Hyperkinetic movement disorders in patients with diseases of motor neurons will be studied. Patients with spinal muscular atrophy (SMA) and motor neuron disease patients will be studied. Involuntary movements will be video recorded and accelerometry with electromyography (EMG) will be recorded in a subset of patients. Hyperkinetic involuntary movements studied will be tremor and minipolymyoclonus. Tremor is defined as involuntary, rhythmic, oscillatory movements of a body part, and minipolymyoclonus are intermittent and irregular movements, with amplitudes sufficient to produce visible movements of the joints. Hyperkinetic movement disorders may be of central or peripheral origin and using accelerometry with EMG may help distinguish the two mechanisms. In patients with SMA the investigators will explore the effect of Nusinersen treatment on phenomenology and amplitude of tremor and minipolymyoclonus. Aims: To explore the prevalence and phenomenology of hyperkinetic movement disorders in patients with MND and SMA and to study the underlying pathological mechanisms with the use of accelerometry and EMG. To explore the effect of Nusinersen treatment on phenomenology and amplitude of involuntary movements.
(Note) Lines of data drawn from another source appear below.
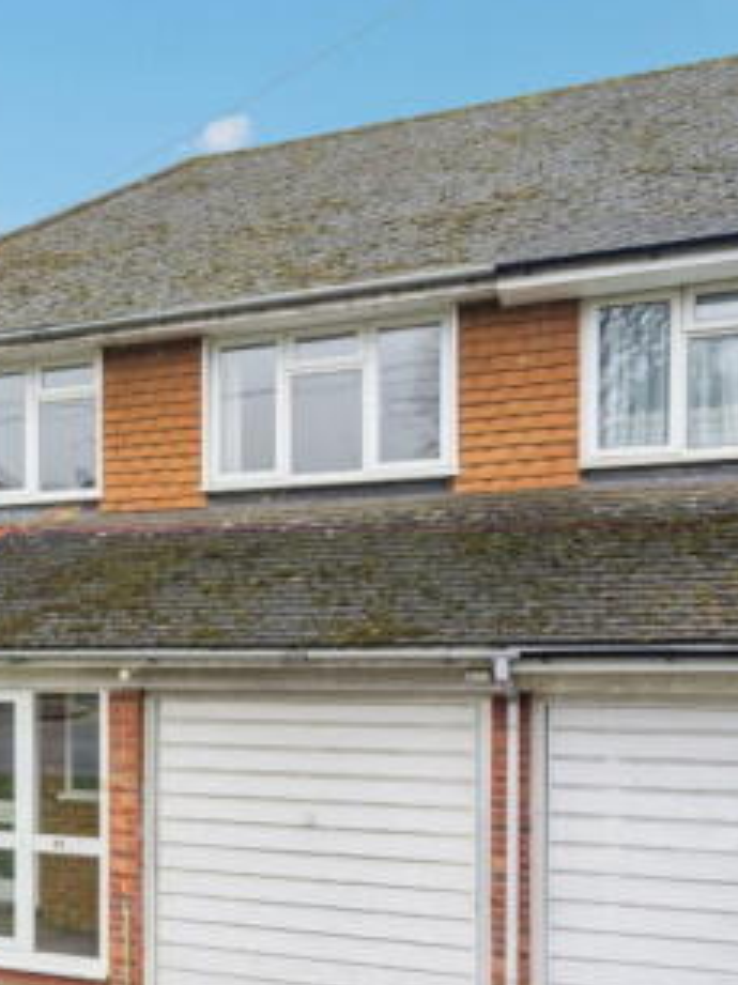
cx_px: -24
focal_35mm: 41
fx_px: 1166
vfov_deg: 45.0
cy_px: 669
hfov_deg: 32.0
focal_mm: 20
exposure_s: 1/60
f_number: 8
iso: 320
Hypotheses: Based on clinical observations the investigators believe it will proven that hyperkinetic movement disorders are common in patients with disease of motor neurons. The investigators hypothesize that hyperkinetic movement disorders in MND and SMA patients are of peripheral origin, being caused by uneven graduation of contraction in the wasted muscles with large motor units being active with no sufficient previous recruitment of small units to smooth contraction of large motor units. If tremor and minipolymyoclonus in SMA are due to the activation of enlarged motor units which are caused by reinnervation of muscle fibers, the treatment with Nusinersen will increase the amplitude of tremor and minipolymyoclonus. Methods: Presence, quality, and regularity of hyperkinetic movement disorders will be defined using clinical examination, accelerometry and EMG. Hyperkinetic movements will be classified as minipolymyoclonus or tremor. In patients with SMA, the measurements will be repeated 6-12 months after initiation of treatment with Nusinersen.

NCT ID: NCT03081338 Active, not recruiting - Clinical trials for ALS (Amyotrophic Lateral Sclerosis)

A Programme for Amyotrophic Lateral Sclerosis Care in Europe

ALS-CarE
Start date: May 2015
Phase: N/A
Study type: Observational

Amyotrophic Lateral Sclerosis (ALS) or else known as Motor Neurone Disease (MND) is a rapidly progressive fatal neurological disease that strikes in the prime of life, and for which there is no treatment. The principal aim of management is to maintain quality of life and reduce the symptoms of the disease. This requires a multidisciplinary approach using best practice for symptom alleviation, including innovation approaches towards maximising quality of life. The purpose of this study is to use existing information drawn from partner countries into a system of care that is available to people with amyotrophic lateral sclerosis at the correct time, in the correct format and in a cost effective manner. This will be achieved by collecting details of patient and carer experiences across all stages of from diagnosis to end of life, including decision making in the terminal stages of the disease. A health economic analysis will help to identify the overall costs of disease management, provide models of increased efficiency that preserve and maximize quality of life, and begin to develop novel health economic measurement tools for terminal neurological illness. The completed project will provide a user-friendly best practice programme for amyotrophic lateral sclerosis that can be modified for management of other related degenerative diseases of the nervous system.